The closed loop gain is not actually 20 at high frequencies because the 10p in parallel with 200k reduces the gain by 3dB around 80kHz above which it falls at 6dB per octave, however we now have the required feedback network gain. The 200pF connected to earth might be expected to increase high frequency noise a little, but the falling response above 80kHz will reduce noise to compensate.
The phase is now flat with low Z source:
With high source Z there is again a phase lag but in a lower frequency range further from the unity gain frequency, which need not be a serious problem if taken into account in the complete design.
This more or less solves all the problems, but there is some advantage in using a low-pass filter at the amplifier input to reduce high frequency interference and other unwanted non-audio signals, and this may interact with the feedback network. An example is shown next, with a 560p capacitor added, followed by the phase shifts:
The phase lag with a high Z source has again been pushed down to a lower frequency range.

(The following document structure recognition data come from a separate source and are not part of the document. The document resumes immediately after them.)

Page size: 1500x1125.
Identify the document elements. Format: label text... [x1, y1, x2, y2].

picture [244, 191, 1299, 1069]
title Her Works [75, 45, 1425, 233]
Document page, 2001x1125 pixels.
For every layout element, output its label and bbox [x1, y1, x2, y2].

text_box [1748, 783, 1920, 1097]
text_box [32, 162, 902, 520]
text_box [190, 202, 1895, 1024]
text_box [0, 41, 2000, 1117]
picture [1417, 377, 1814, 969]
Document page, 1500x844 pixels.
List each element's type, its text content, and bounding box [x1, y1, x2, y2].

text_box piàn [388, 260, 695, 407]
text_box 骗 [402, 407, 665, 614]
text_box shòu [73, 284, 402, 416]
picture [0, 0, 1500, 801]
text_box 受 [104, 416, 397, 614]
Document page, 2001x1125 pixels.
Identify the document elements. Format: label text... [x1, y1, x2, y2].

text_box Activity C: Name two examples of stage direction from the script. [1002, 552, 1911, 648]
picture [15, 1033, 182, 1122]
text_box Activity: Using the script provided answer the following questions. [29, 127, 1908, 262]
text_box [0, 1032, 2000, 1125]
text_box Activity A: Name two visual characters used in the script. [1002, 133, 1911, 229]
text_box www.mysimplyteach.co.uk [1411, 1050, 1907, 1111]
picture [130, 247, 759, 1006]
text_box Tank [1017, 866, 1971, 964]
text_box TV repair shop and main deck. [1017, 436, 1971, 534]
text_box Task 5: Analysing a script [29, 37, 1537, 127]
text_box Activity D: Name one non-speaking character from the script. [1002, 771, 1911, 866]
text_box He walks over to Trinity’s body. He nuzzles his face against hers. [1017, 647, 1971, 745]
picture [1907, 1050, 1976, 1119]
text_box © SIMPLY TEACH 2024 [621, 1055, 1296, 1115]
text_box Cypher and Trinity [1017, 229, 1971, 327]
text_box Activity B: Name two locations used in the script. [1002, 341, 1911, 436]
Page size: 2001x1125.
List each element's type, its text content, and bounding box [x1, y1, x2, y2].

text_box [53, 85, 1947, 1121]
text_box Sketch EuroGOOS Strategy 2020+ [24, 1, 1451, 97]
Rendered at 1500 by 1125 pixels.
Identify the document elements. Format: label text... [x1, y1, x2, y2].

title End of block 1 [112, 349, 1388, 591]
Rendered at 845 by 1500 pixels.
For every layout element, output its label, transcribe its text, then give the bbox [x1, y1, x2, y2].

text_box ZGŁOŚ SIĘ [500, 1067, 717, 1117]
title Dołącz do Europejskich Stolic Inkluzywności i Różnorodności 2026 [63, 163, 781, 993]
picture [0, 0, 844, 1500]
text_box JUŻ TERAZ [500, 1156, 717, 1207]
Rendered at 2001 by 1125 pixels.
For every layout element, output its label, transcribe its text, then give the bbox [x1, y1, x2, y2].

There is one more change which appears to be an advantage. The gain round the feedback loop can be reduced at high frequencies by increasing the 200p capacitor. Using 390p we now only require compensation for closed loop gain 40 instead of 20, and then the internal compensation needed can be reduced by a similar factor. The phase shifts are only slightly worse, and unless the capacitor is increased too far there should still be some advantage. The final circuit and its phase shifts are next:
This is more or less the arrangement used in my mosfet amplifier designs, and the MJR-7 article includes a link to complete feedback phase simulations taking into account output inductors and capacitive loads. The phase shifts for the Mk2 version of that amplifier with a 2uF in parallel with 8R load are as follows:
The internal compensation adds further phase lag, approaching 90 degrees at high frequencies, and there are other internal sources of phase shift, but provided the load is not more than about 4uF the total phase shift should never reach 180deg up to the unity gain frequency, and so stability is unconditional. If there is any chance of higher capacitance loads being used the output inductor should be increased. Exceeding 180 deg phase lag only at frequencies far below the feedback loop unity gain frequency will not necessarily cause instability, but close to clipping the amplifier gain falls, and the unity gain frequency falls, so small bursts of oscillation near clipping would then be possible, which is why I always like to check a finished design for 'glitches' near clipping rather than rely entirely on the traditional 'square wave into a capacitive load' test, which often tells more about input filters and output inductor damping than stability.
Note: these phase shift simulations only concern the phase shift round the feedback loop, which is important for loop stability. In a high feedback amplifier this has very little effect on closed-loop phase shift of the amplifier at audio frequencies, and then should have no significant effect on sound quality.
The approach described here is not the only way to design for stability, but it is quick and easy to use a Spice simulation to see how varying the component values affects the feedback loop phase shift. My mosfet amplifiers were designed, built and tested long before I first experimented with AIM-Spice, so it was reasssuring that the simulation results were more or less as expected, and only a few small adjustments were then made.
The MJR-7-Mk2 is still 'work in progress', and a little fine-tuning is still possible. For example, the output inductor damping resistor is 7R5 for the above phase plots, and reducing this to 1R or less reduces the maximum phase shift in the simulations, but can have some effect on the output stage phase shift, so this needs further investigation sometime, and for now the resistor is left at 7R5.